-- WORK TO BE COMPLETED --
In the stir-fry sauce post below, what is recommended for storing fresh ginger bought for the recipe?

-- PASSAGE TO READ --
Although it is difficult to eat out at a lot of places, I actually really enjoy the challenge of trying to recreate an allergen free version of the foods that I love. I especially love sharing those recipes with others who are dealing with the same problem.
One of the foods that I really miss is a good brown stir fry sauce. Some Chinese restaurants offer a delicious gluten free white sauce, which I very much enjoy. But I really do miss my soy sauce!!!
Yesterday, I decided to try to make myself some sort of a soy-sauce replacement that would go well with a stir-fry. I can’t believe that my first attempt actually worked!!! This sauce tastes like a mix between a traditional brown stir-fry sauce and orange chicken sauce. It is absolutely delicious!!!
Some notes about this recipe:
- When you buy the fresh ginger for this recipe, I recommend peeling it and storing it in the freezer. It is super easy to grate straight out of the freezer, and it will help you to avoid having the extra go to waste.
- When I made this recipe yesterday, I used the full 3 Tbsp. of oil. I personally thought that I might have been able to get away with using less. However, my husband said that it was perfect just how it was, so I will leave that decision up to you!
- In the recipe, I mention my method of freezing garlic into ice cube trays. Find the full set of directions in this post.
- If you like your sauce spicy, add some red pepper flakes to heat it up.
I hope you enjoy this recipe as much as I do! I’m planning to make a huge batch and freeze individual portions in freezer bags for quick and easy meals in the future!
Please let me know what you think of this recipe by emailing me at email@example.com!
Dairy, soy and gluten free... and absolutely delicious!!!
- 2-3 Tbsp. olive oil (or canola oil)

-- ENTRIES PROVIDED --
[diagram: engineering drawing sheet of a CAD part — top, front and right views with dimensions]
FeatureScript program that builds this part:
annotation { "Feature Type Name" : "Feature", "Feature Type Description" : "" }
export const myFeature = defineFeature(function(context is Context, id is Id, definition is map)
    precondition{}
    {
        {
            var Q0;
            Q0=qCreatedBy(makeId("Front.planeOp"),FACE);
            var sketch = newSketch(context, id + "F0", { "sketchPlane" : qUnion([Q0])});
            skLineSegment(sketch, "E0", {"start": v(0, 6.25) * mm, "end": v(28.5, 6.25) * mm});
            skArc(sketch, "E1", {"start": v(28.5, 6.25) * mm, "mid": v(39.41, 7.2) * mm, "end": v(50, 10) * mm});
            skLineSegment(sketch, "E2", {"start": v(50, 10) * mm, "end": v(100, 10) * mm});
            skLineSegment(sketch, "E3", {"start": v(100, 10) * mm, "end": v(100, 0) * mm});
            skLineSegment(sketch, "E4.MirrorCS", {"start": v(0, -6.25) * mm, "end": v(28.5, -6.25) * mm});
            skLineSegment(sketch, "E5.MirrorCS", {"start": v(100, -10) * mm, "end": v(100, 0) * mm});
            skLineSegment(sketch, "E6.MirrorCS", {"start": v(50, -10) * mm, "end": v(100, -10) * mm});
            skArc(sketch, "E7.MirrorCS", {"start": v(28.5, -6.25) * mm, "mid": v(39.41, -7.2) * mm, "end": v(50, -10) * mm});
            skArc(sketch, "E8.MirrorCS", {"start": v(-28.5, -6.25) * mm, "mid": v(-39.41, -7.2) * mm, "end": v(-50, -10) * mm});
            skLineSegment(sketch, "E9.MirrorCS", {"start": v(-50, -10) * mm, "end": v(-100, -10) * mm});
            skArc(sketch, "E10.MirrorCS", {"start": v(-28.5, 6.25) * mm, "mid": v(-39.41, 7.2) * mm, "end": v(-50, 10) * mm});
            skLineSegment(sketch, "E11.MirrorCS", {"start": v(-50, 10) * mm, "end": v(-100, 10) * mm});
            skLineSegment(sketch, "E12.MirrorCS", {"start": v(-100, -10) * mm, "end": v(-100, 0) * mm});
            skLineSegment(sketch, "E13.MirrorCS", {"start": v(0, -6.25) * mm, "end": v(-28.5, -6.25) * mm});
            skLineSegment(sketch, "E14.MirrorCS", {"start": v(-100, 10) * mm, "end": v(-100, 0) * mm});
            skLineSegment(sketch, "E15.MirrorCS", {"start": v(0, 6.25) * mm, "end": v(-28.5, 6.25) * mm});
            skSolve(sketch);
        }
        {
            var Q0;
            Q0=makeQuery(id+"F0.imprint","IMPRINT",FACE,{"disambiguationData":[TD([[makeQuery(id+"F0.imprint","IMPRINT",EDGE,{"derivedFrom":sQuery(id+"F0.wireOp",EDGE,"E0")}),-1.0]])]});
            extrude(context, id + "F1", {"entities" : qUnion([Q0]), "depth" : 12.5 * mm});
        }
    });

-- TASK RESPONSE --
Peel it and keep it in the freezer.